The braiding is complex - this is a single strand of 1" manila rope twisted in many bizarre configurations. And you really need a bunch of free time, say on a square rigged four master, to put one together.  And yes, they're lovely, but they're  impossible to clean; after a lashing at sea, the blood soaked cat would be thrown overboard. 'Nuff said!

A Typical Sales Trip

Finding Hidden Drives

Our sales trips usually involved two people, one motorcycle with a disastrous flaw, a tent, two saddlebags full of clothes and several black bin liners stuffed with whips.  This is at a long, long gone fetish store, outside Ann Arbor, MI, called Hidden Drives.  It was on a  dirt track leading off the highway, and lavishly fitted out on the inside, but the outside just looked like an old barn, which, in fact it was.  The only clue to its presence was a yellow diamond shaped sign by the side of the road that read "Hidden Drives", and which looked so much like the regular "Hidden Drive" highway sign that we drove past it five times before we saw the extra 's'.

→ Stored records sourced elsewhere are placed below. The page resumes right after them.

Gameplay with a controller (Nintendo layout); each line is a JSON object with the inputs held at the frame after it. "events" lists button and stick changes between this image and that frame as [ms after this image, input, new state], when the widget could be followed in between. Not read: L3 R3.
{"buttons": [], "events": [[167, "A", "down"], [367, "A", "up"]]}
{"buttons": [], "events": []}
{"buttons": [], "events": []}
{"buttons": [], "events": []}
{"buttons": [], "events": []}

This bike was a 1975 Honda CB500/4. The flaw was a worn out clutch cable that  snapped on us two days later on the way into Chicago.

An Inside Look

In The Workshop

I've actually forgotten how many workshop spaces we have had over the years.  We always seemed to be on the move; often in the dead of night, occasionally in idiotically heavy snowstorms, sometimes using a bespoke combination of motorcycles and shopping trolleys. Everywhere we've been, our goal has been to create tasty toys for BDSM enthusiasts around the world. Here our master whipmaker is throwing together a pineapple knot to decorate a Jellicle Cat.

Marketing? Us?

Early Valentine's Ad

One of the things that distinguishes Leatherbeaten from, say, Harley-Davidson, is our respective approaches to marketing.  

HD, I suspect, have a healthy respect for marketing, and an even healthier advertising budget, enabling them to employ multinational ad agencies to prey on the psychological weaknesses of middle aged, middle class men.  Here at Leatherbeaten, we don't have an advertising budget, and our marketing strategy has usually involved cut'n'paste posters stapled to telephone poles.  

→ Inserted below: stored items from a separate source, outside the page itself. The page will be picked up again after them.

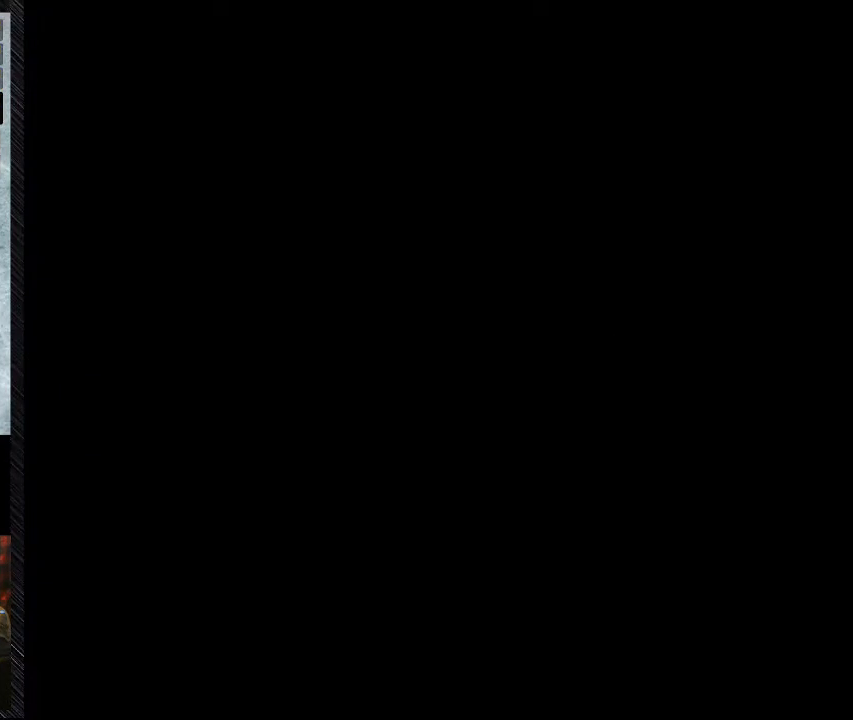
{"buttons": [], "events": []}
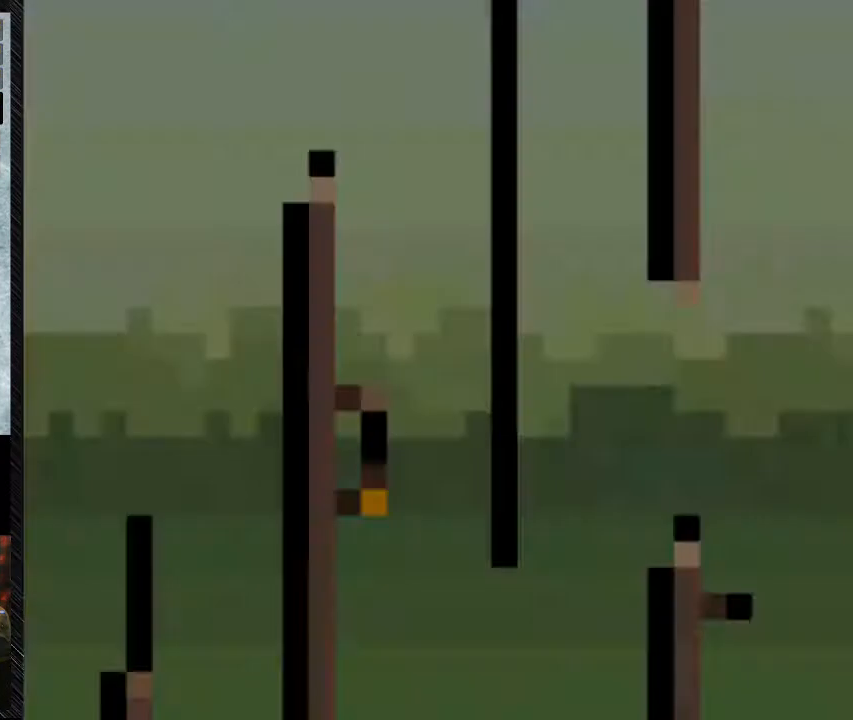
{"buttons": ["Y"], "events": [[500, "Y", "down"]]}
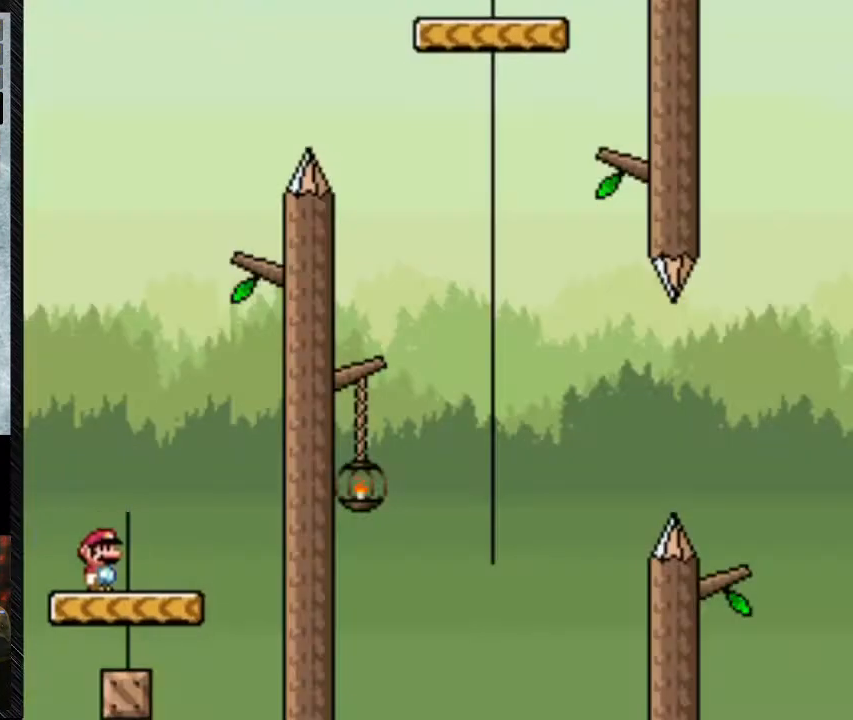
{"buttons": ["Y"], "events": [[333, "DPAD_RIGHT", "down"], [500, "DPAD_RIGHT", "up"]]}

Very occasionally, we ran ads like this one, in Peterborough's student and community newspaper.  

New digs (Again)

On the move (again)

That workshop moved so many times that every so often we'd turn up to work and it would have moved without us. This was one of the rare occasions when we bothered with an open house. As our regulars know, nice looking, shiny retail premises have never been our top priority, but I seem to recall making an effort for this one. No pics, though, for an aide memoire.

Our Elusive Founder

last seen wearing

This is the only known photograph of our elusive founder, Hyacinth Prendergast. It was found stuffed into a teapot in our workplace kitchen, and despite having clearly suffered some superficial damage, it represents the best likeness you are ever likely to see of the redoubtable Ms Prendergast.  

In August of 2007 she abandoned her sailboat in the Makassar Strait and struck out into the dense rainforest of Kalimantan.  There, in the convivial company of tapirs and orang utans, she continues to direct our global enterprise; eschewing the company of humans, and rebuffing all attempts to persuade her to return to what she calls "civilization-in-inverted-commas".

Still creating

Move to the Big City

After years of resistance, we finally moved to Toronto. As can be seen, we may be city slickers, but we're still creating gear the old fashioned way. This is a Dragonfire taking shape under our mastercrafter's hands - one piece, from lash to handle. If you make it out to the workshop, you'll still find a dearth of pretty retail space - but will find us happy to discuss the fine details of gear to satisfy your innermost desires.